NHS University College London Hospitals: Increase in delirium, rare brain inflammation and stroke linked to COVID-19
“We should be vigilant and look out for these complications in people who have had COVID-19. Whether we will see an epidemic on a large scale of brain damage linked to the pandemic – perhaps similar to the encephalitis lethargica outbreak in the 1920s and 1930s after the 1918 influenza pandemic – remains to be seen.”
The Conversation: How coronavirus affects the brain
Encephalitis and sleeping sickness had been linked to previous influenza outbreaks between the 1580s to 1890s. But the 20th-century epidemic of encephalitis lethargica started in 1915, before the influenza pandemic, and continued into the 1930s, so a direct link between the two has remained difficult to prove.
In those who died, postmortems revealed a pattern of inflammation in the seat of the brain (known as the brainstem). Some patients who had damage to areas of the brain involved in movement were locked in their bodies, unable to move for decades (post-encephalitic Parkinsonism), and were only “awakened” by treatment with L-Dopa (a chemical that naturally occurs in the body) by Oliver Sacks in the 1960s.
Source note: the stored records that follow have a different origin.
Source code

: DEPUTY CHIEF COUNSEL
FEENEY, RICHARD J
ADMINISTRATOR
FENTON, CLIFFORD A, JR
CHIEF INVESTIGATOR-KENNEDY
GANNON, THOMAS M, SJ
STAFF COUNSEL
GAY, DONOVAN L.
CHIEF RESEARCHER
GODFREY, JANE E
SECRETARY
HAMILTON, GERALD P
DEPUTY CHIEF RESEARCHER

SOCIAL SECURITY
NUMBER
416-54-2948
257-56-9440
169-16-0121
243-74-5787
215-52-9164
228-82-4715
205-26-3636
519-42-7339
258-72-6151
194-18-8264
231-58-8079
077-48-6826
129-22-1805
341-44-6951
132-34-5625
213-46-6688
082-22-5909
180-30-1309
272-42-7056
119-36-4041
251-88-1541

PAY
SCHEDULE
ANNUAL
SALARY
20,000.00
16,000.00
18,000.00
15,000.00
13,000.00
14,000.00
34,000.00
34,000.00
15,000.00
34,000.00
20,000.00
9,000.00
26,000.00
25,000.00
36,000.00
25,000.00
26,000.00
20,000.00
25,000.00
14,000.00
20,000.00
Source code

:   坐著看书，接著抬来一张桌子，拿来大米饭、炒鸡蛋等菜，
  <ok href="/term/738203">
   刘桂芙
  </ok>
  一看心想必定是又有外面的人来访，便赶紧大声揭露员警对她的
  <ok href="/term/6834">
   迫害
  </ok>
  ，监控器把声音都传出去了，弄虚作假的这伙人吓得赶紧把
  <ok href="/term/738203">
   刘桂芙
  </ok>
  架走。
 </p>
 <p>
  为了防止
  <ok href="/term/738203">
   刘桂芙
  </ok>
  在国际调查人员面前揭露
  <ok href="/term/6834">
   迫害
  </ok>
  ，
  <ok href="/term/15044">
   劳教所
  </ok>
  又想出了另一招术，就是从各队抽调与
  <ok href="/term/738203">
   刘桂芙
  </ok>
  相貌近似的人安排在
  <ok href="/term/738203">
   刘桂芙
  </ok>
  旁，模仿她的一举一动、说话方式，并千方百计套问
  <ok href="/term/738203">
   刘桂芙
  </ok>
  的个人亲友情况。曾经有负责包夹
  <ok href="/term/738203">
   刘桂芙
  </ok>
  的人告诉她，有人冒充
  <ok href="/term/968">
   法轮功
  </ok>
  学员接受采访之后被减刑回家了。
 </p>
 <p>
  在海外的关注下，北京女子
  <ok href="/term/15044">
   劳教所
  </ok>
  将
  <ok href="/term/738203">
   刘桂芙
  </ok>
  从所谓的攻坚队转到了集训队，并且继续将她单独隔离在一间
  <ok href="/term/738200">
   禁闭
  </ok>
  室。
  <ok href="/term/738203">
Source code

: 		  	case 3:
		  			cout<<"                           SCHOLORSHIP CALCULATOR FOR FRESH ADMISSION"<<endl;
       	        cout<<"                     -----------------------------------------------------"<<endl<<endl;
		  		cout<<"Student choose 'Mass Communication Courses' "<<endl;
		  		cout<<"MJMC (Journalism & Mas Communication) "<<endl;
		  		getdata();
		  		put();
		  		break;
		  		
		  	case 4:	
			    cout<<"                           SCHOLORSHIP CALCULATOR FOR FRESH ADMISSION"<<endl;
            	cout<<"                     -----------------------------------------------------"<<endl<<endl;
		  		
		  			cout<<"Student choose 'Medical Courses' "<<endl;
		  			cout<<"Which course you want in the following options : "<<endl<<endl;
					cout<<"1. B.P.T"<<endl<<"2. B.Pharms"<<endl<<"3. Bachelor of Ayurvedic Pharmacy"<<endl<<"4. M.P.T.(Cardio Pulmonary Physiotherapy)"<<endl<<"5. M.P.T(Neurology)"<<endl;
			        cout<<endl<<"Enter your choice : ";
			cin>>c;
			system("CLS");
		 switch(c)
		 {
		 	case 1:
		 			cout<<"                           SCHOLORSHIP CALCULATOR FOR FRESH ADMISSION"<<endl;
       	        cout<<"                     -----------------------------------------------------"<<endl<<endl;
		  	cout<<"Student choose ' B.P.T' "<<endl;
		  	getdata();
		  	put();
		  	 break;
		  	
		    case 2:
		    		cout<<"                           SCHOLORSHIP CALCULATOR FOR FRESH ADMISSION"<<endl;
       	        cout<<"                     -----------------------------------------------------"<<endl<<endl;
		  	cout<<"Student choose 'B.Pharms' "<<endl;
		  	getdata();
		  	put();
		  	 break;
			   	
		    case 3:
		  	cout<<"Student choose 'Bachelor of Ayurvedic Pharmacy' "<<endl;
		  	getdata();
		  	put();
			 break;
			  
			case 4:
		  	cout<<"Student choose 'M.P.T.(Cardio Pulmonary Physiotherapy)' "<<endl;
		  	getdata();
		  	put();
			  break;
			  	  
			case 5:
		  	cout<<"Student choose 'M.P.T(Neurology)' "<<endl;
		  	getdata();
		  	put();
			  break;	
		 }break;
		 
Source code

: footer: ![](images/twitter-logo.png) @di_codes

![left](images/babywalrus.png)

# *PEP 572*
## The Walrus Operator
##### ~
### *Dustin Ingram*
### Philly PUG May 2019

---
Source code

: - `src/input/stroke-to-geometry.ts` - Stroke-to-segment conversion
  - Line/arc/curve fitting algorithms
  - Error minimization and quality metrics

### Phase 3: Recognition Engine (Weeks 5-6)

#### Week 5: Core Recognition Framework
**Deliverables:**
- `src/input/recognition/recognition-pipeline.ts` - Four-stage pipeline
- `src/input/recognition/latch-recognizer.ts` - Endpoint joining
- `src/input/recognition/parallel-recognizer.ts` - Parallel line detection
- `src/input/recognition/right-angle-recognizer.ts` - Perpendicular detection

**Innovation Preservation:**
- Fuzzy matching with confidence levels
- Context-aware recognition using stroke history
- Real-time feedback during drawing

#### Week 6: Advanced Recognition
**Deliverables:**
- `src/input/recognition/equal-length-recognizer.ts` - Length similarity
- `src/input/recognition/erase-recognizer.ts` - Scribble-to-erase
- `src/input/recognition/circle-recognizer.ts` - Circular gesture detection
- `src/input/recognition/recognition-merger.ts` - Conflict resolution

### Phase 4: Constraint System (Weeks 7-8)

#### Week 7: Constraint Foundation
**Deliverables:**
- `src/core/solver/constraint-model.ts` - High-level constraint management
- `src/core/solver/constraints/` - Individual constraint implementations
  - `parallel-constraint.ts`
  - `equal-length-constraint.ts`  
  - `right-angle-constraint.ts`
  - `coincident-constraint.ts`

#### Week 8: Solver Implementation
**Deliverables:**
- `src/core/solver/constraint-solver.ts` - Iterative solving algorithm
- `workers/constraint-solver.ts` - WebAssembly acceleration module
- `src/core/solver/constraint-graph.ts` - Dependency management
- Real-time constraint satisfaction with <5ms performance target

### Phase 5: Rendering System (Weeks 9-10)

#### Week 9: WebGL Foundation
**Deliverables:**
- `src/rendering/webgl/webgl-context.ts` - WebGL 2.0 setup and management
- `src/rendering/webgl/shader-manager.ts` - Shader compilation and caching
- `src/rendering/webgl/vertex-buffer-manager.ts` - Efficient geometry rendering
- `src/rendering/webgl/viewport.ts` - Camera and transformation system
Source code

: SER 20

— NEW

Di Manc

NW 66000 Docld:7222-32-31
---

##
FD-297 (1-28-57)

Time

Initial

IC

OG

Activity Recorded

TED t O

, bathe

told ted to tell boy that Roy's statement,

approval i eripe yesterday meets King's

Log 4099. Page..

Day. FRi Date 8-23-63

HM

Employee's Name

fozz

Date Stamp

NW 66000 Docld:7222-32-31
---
It is too early to tell if we will see a similar outbreak associated with the COVID-19 pandemic, though early reports of encephalitis in COVID-19 have shown features similar to those in encephalitis lethargica.
The aftermath of this global event has many lessons for us now in the time of COVID-19. One, of course, is that we may see widespread brain damage following this viral pandemic.
I’m not sure when I’ll be at the stage where I feel comfortable visiting friends at their houses, sharing car journeys, or meeting up in pubs or restaurants. I doubt that there is a rigorous logical set of conditions that would need to be specifically met before I start doing those things again. I’ll know it when I feel it. Perhaps this stuff is just different for everyone based on their perception of risk versus their need to socialise to maintain a quality of life and good mental health. Perhaps part of it is that I am lucky to have a job that I can do from home so my need to venture out is minimal. Perhaps my interest in politics over the past few years has made me much more deeply distrustful of our government and their response to the pandemic than many other people. Eight months in, the novelty of being at home all the time has worn off, but I’m still ok to keep hunkering down for now.